Сукачев: Да. В противном случае я бы это на суд зрителя не вынес. Мне, конечно, важно, чтобы фильм понравился аудитории, ведь мы же не для какого-то небольшого междусобойчика пыхтим, не хоум-видео на коленке склеиваем, а выполняем серьезную работу. А она подразумевает определенную ответственность — как перед зрителями, так и перед самим собой. И лишь когда у меня исчезают последние сомнения, я предлагаю вам оценить то, что получилось.
культура: А как обстоит дело с картиной под рабочим названием «Лучшая в мире», повествующей о судьбе девочки, которая стала олимпийской чемпионкой по синхронному плаванию?
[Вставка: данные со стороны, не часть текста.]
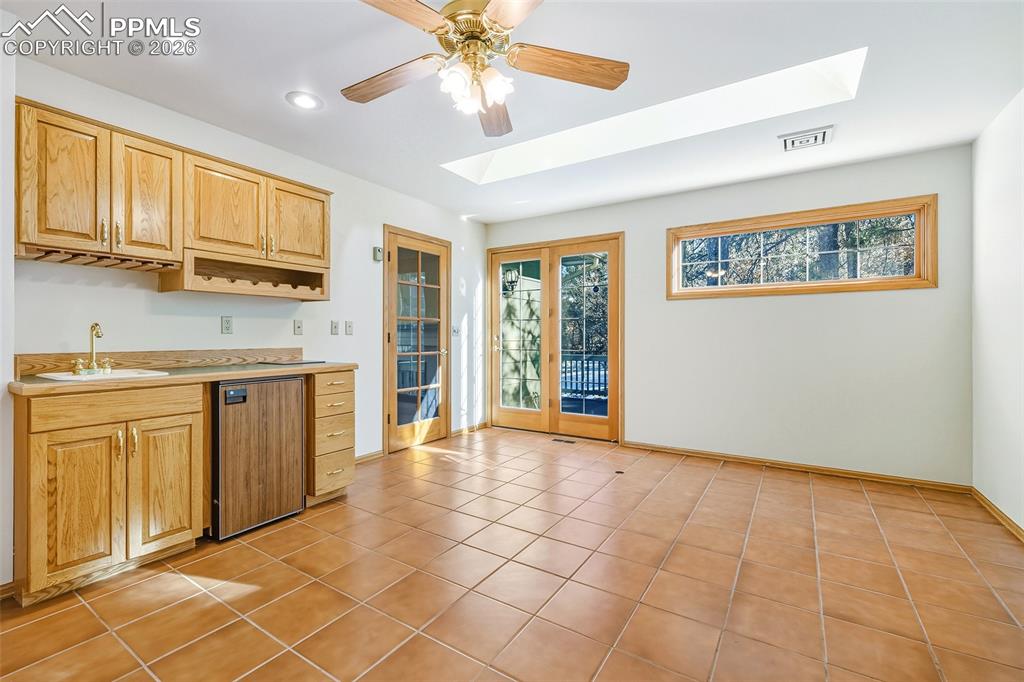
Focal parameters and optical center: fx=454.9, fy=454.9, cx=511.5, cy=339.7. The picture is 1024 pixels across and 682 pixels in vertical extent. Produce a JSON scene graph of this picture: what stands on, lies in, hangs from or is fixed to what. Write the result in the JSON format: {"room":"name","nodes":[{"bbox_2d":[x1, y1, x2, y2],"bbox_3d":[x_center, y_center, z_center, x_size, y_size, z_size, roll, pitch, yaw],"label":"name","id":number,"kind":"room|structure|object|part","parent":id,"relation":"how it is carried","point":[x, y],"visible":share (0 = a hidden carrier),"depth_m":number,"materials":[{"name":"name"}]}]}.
{"room":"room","nodes":[
{"label":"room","id":0,"kind":"room"},
{"bbox_2d":[3,47,486,583],"bbox_3d":[-1.728,-0.153,3.321,0.152,2.447,5.472,0,0,33],"label":"left wall","id":1,"kind":"structure","parent":0,"point":[81,289],"depth_m":3.09,"materials":[{"name":"white paint"}]},
{"bbox_2d":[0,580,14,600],"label":"baseboard","id":2,"kind":"structure","parent":1,"relation":"attached to","point":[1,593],"depth_m":1.89,"materials":[{"name":"brown wood"}]},
{"bbox_2d":[16,347,301,375],"bbox_3d":[-2.006,0.115,2.799,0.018,0.102,1.330,0,0,33],"label":"backsplash","id":3,"kind":"structure","parent":1,"relation":"attached to","point":[59,366],"depth_m":2.67,"materials":[{"name":"brown wood"}]},
{"bbox_2d":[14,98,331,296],"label":"upper cabinet","id":4,"kind":"object","parent":1,"relation":"attached to","point":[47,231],"visible":0.97,"depth_m":2.39,"materials":[{"name":"brown wood"}]},
{"bbox_2d":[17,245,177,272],"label":"stemware rack","id":5,"kind":"object","parent":4,"relation":"attached to","point":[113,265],"visible":0.88,"depth_m":2.27,"materials":[{"name":"brown wood"}]},
{"bbox_3d":[-2.074,-0.700,2.133,0.152,0.635,0.276,0,0,33],"label":"cabinet door","id":6,"kind":"part","parent":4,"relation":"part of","materials":[{"name":"brown wood"}]},
{"bbox_3d":[-1.895,-0.707,2.398,0.128,0.624,0.294,0,0,33],"label":"cabinet door","id":7,"kind":"part","parent":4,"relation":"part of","materials":[{"name":"brown wood"}]},
{"bbox_3d":[-1.726,-0.766,2.738,0.222,0.549,0.416,0,0,33],"label":"cabinet door","id":8,"kind":"part","parent":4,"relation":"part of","materials":[{"name":"brown wood"}]},
{"bbox_2d":[220,315,232,333],"bbox_3d":[-1.872,-0.101,2.991,0.009,0.118,0.073,0,0,33],"label":"wall socket","id":9,"kind":"object","parent":1,"relation":"attached to","point":[227,323],"visible":0.96,"depth_m":2.99,"materials":[{"name":"white plastic"}]},
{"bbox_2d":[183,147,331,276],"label":"upper cabinet","id":10,"kind":"object","parent":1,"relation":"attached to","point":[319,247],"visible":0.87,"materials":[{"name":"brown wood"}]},
{"bbox_2d":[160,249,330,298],"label":"wine rack","id":11,"kind":"object","parent":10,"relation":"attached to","point":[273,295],"visible":0.95,"depth_m":2.94,"materials":[{"name":"brown wood"}]},
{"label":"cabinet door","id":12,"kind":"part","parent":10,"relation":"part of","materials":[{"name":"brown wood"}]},
{"bbox_2d":[293,318,303,334],"bbox_3d":[-1.608,-0.100,3.431,0.017,0.118,0.073,0,0,33],"label":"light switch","id":13,"kind":"object","parent":1,"relation":"attached to","point":[297,327],"visible":0.95,"depth_m":3.43,"materials":[{"name":"white plastic"}]},
{"bbox_2d":[329,320,338,334],"bbox_3d":[-1.452,-0.101,3.724,0.017,0.117,0.073,0,0,33],"label":"light switch","id":14,"kind":"object","parent":1,"relation":"attached to","point":[333,325],"visible":0.96,"depth_m":3.72,"materials":[{"name":"white plastic"}]},
{"bbox_2d":[344,320,353,334],"bbox_3d":[-1.353,-0.102,3.779,0.016,0.117,0.074,0,0,33],"label":"light switch","id":15,"kind":"object","parent":1,"relation":"attached to","point":[347,327],"visible":0.96,"depth_m":3.78,"materials":[{"name":"white plastic"}]},
{"bbox_2d":[353,449,383,463],"bbox_3d":[-1.430,1.028,3.734,0.015,0.073,0.953,0,0,33],"label":"baseboard","id":16,"kind":"structure","parent":1,"relation":"attached to","point":[363,456],"depth_m":3.99,"materials":[{"name":"brown wood"}]},
{"bbox_2d":[373,246,382,260],"bbox_3d":[-1.185,-0.763,4.025,0.035,0.117,0.071,0,0,33],"label":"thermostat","id":17,"kind":"object","parent":1,"relation":"attached to","point":[377,249],"visible":0.99,"depth_m":4.01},
{"bbox_2d":[382,226,449,453],"bbox_3d":[-0.902,0.015,4.542,0.137,2.087,0.912,0,0,33],"label":"glass door","id":18,"kind":"structure","parent":1,"relation":"in","point":[389,378],"depth_m":4.50,"materials":[{"name":"brown"}]},
{"bbox_2d":[451,324,459,336],"bbox_3d":[-0.607,-0.097,4.892,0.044,0.122,0.106,0,0,33],"label":"light switch","id":19,"kind":"object","parent":1,"relation":"attached to","point":[455,331],"visible":0.98,"depth_m":4.88,"materials":[{"name":"white plastic"}]},
{"bbox_2d":[449,422,486,436],"bbox_3d":[-0.499,1.012,5.148,0.014,0.075,0.706,0,0,33],"label":"baseboard","id":20,"kind":"structure","parent":1,"relation":"attached to","point":[461,430],"depth_m":5.12,"materials":[{"name":"brown wood"}]},
{"bbox_2d":[502,266,519,294],"bbox_3d":[-0.022,-0.842,6.469,0.204,0.447,0.201,0,0,33],"label":"outdoor wall lamp","id":21,"kind":"object","parent":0,"point":[512,287],"visible":0.78,"depth_m":6.44,"materials":[{"name":"black metal"}]},
{"bbox_2d":[0,426,1023,681],"bbox_3d":[0.039,1.134,2.100,4.300,0.101,5.684,0,0,33],"label":"tile floor","id":22,"kind":"structure","parent":0,"point":[279,531],"depth_m":2.01,"materials":[{"name":"tile"}]},
{"bbox_2d":[12,381,207,604],"bbox_3d":[-1.964,0.646,2.209,0.630,0.864,0.646,0,0,33],"label":"base cabinet","id":23,"kind":"object","parent":22,"relation":"on","point":[35,458],"visible":0.94,"depth_m":1.99,"materials":[{"name":"brown wood"}]},
{"bbox_3d":[-1.861,0.719,1.977,0.102,0.597,0.258,0,0,33],"label":"cabinet door","id":24,"kind":"part","parent":23,"relation":"part of","materials":[{"name":"brown wood"}]},
{"bbox_3d":[-1.796,0.307,2.111,0.046,0.125,0.575,0,0,33],"label":"drawer","id":25,"kind":"part","parent":23,"relation":"part of","materials":[{"name":"brown wood"}]},
{"bbox_3d":[-1.682,0.717,2.245,0.065,0.618,0.278,0,0,33],"label":"cabinet door","id":26,"kind":"part","parent":23,"relation":"part of","materials":[{"name":"brown wood"}]},
{"bbox_2d":[5,362,358,395],"bbox_3d":[-1.727,0.193,2.620,0.662,0.039,1.619,0,0,33],"label":"countertop","id":27,"kind":"structure","parent":23,"relation":"on","point":[227,376],"depth_m":2.27,"materials":[{"name":"brown laminate"}]},
{"bbox_2d":[32,368,170,381],"bbox_3d":[-1.978,0.241,2.194,0.424,0.158,0.428,0,0,33],"label":"sink","id":28,"kind":"object","parent":27,"relation":"in","point":[65,376],"visible":0.36,"depth_m":2.22,"materials":[{"name":"white ceramic"}]},
{"bbox_2d":[70,321,113,373],"bbox_3d":[-2.102,0.033,2.300,0.193,0.253,0.190,0,0,33],"label":"faucet","id":29,"kind":"object","parent":28,"relation":"on","point":[95,325],"visible":0.99,"depth_m":2.29,"materials":[{"name":"gold metal"}]},
{"bbox_2d":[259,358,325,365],"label":"cutting board","id":30,"kind":"object","parent":27,"relation":"on","point":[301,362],"visible":0.99,"depth_m":3.16,"materials":[{"name":"black"}]},
{"bbox_2d":[212,375,308,541],"bbox_3d":[-1.639,0.647,2.743,0.592,0.853,0.532,0,0,33],"label":"mini fridge","id":31,"kind":"object","parent":22,"relation":"on","point":[295,450],"visible":0.77,"depth_m":2.54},
{"bbox_2d":[305,369,355,504],"bbox_3d":[-1.396,0.636,3.145,0.652,0.864,0.341,0,0,33],"label":"drawer cabinet","id":32,"kind":"object","parent":22,"relation":"on","point":[347,392],"visible":0.51,"depth_m":2.96,"materials":[{"name":"brown wood"}]},
{"bbox_2d":[552,437,575,443],"bbox_3d":[0.549,1.062,4.761,0.303,0.008,0.113,0,0,33],"label":"floor vent","id":33,"kind":"object","parent":22,"relation":"in","point":[556,440],"visible":0.98,"depth_m":4.75,"materials":[{"name":"metal"}]},
{"bbox_2d":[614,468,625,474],"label":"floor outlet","id":34,"kind":"object","parent":22,"relation":"in","point":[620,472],"visible":0.98,"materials":[{"name":"black metal"}]},
{"bbox_2d":[0,0,1023,222],"bbox_3d":[0.051,-1.416,2.166,4.337,0.113,5.702,0,0,33],"label":"ceiling","id":35,"kind":"structure","parent":0,"point":[269,106],"depth_m":2.38,"materials":[{"name":"white paint"}]},
{"bbox_2d":[285,91,322,110],"bbox_3d":[-1.190,-1.369,2.607,0.203,0.009,0.204,0,0,33],"label":"recessed light","id":36,"kind":"object","parent":35,"relation":"in","point":[301,102],"visible":0.99,"depth_m":2.60,"materials":[{"name":"white"}]},
{"bbox_2d":[341,0,628,137],"bbox_3d":[-0.159,-1.148,1.831,1.228,0.461,1.224,0,0,-8],"label":"ceiling fan","id":37,"kind":"object","parent":35,"relation":"hanging from","point":[612,86],"visible":0.98,"depth_m":1.82,"materials":[{"name":"metal"}]},
{"bbox_3d":[-0.515,-1.085,1.930,0.520,0.048,0.252,0,0,27],"label":"fan blade","id":38,"kind":"part","parent":37,"relation":"part of","materials":[{"name":"brown wood"}]},
{"bbox_3d":[-0.426,-1.105,1.523,0.466,0.039,0.315,0,0,-37],"label":"fan blade","id":39,"kind":"part","parent":37,"relation":"part of","materials":[{"name":"brown wood"}]},
{"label":"motor housing","id":40,"kind":"part","parent":37,"relation":"part of","materials":[{"name":"gold metal"}]},
{"bbox_3d":[-0.149,-1.015,1.839,0.221,0.147,0.230,0,0,-8],"label":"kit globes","id":41,"kind":"part","parent":37,"relation":"part of","materials":[{"name":"white glass"}]},
{"bbox_3d":[-0.094,-1.075,2.166,0.229,0.049,0.568,0,0,-8],"label":"fan blade","id":42,"kind":"part","parent":37,"relation":"part of","materials":[{"name":"brown wood"}]},
{"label":"blade","id":43,"kind":"part","parent":37,"relation":"part of","materials":[{"name":"brown wood"}]},
{"bbox_3d":[0.219,-1.089,1.832,0.564,0.047,0.213,0,0,-8],"label":"fan blade","id":44,"kind":"part","parent":37,"relation":"part of","materials":[{"name":"brown wood"}]},
{"bbox_2d":[440,47,864,183],"bbox_3d":[0.619,-1.444,3.001,2.672,0.263,0.796,0,0,33],"label":"skylight","id":45,"kind":"object","parent":35,"relation":"in","point":[469,166],"visible":0.58,"depth_m":2.96,"materials":[{"name":"white paint"}]},
{"bbox_2d":[780,125,833,151],"bbox_3d":[1.994,-1.359,3.085,0.292,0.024,0.306,0,0,33],"label":"ceiling vent","id":46,"kind":"object","parent":35,"relation":"in","point":[822,134],"visible":0.99,"depth_m":3.06,"materials":[{"name":"white metal"}]},
{"bbox_2d":[485,143,973,486],"bbox_3d":[1.489,-0.152,4.393,4.247,2.436,0.151,0,0,33],"label":"back wall","id":47,"kind":"structure","parent":0,"point":[934,297],"depth_m":3.69,"materials":[{"name":"paint"}]},
{"bbox_2d":[488,232,622,441],"bbox_3d":[0.447,-0.010,5.058,1.673,2.134,0.156,0,0,33],"label":"french door","id":48,"kind":"structure","parent":47,"relation":"in","point":[546,410],"depth_m":4.99,"materials":[{"name":"brown"}]},
{"bbox_2d":[622,440,973,492],"bbox_3d":[2.133,1.036,3.875,2.530,0.069,0.014,0,0,33],"label":"baseboard","id":49,"kind":"structure","parent":47,"relation":"attached to","point":[704,454],"depth_m":3.67,"materials":[{"name":"brown wood"}]},
{"bbox_2d":[666,194,938,298],"bbox_3d":[2.307,-0.707,3.840,1.897,0.675,0.141,0,0,33],"label":"window","id":50,"kind":"structure","parent":47,"relation":"in","point":[894,277],"depth_m":3.72,"materials":[{"name":"brown"}]},
{"bbox_2d":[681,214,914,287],"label":"trees","id":51,"kind":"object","parent":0,"point":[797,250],"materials":[{"name":"plant"}]},
{"bbox_2d":[971,89,1023,535],"bbox_3d":[1.881,-0.150,1.002,0.141,2.467,5.226,0,0,33],"label":"right wall","id":52,"kind":"structure","parent":0,"point":[984,205],"depth_m":2.73,"materials":[{"name":"white paint"}]},
{"bbox_2d":[969,486,1023,542],"bbox_3d":[1.916,1.041,1.206,0.014,0.076,4.618,0,0,33],"label":"baseboard","id":53,"kind":"structure","parent":52,"relation":"attached to","point":[994,510],"depth_m":2.69,"materials":[{"name":"brown wood"}]},
{"label":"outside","id":54,"kind":"structure","parent":0,"visible":0},
{"label":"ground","id":55,"kind":"structure","parent":54,"visible":0},
{"bbox_2d":[559,354,608,402],"bbox_3d":[1.367,0.622,7.332,3.007,0.915,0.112,0,0,33],"label":"deck railing","id":56,"kind":"object","parent":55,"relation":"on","point":[588,362],"visible":0.38,"depth_m":7.43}
]}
Сукачев: К сожалению, все застопорилось, вернули деньги государству, и на этом проект приостановился. Что поделать, между мною и продюсерами всегда пропасть. С кем разговаривать на тему продолжения работы над лентой, право, ума не приложу. Что весьма досадно, поскольку я убежден, что сценарий, написанный мною совместно с Наталией Павловской, прекрасен.
культура: Недавно Вы отметили день рождения. Пожелали себе чего-то особенного?
Сукачев: Да все у меня вроде неплохо, слава Богу. А вообще для всякого рода загадывания желаний не обязательно ждать праздника. Каждый прожитый день — это уже немало. Мне в этом смысле очень близок путь самурая: живешь так, будто постоянно стоишь на пороге смерти. Поэтому хочется просто постоянно достигать, достигать и в конце концов честно умереть на сцене. Но не скоро (смеется).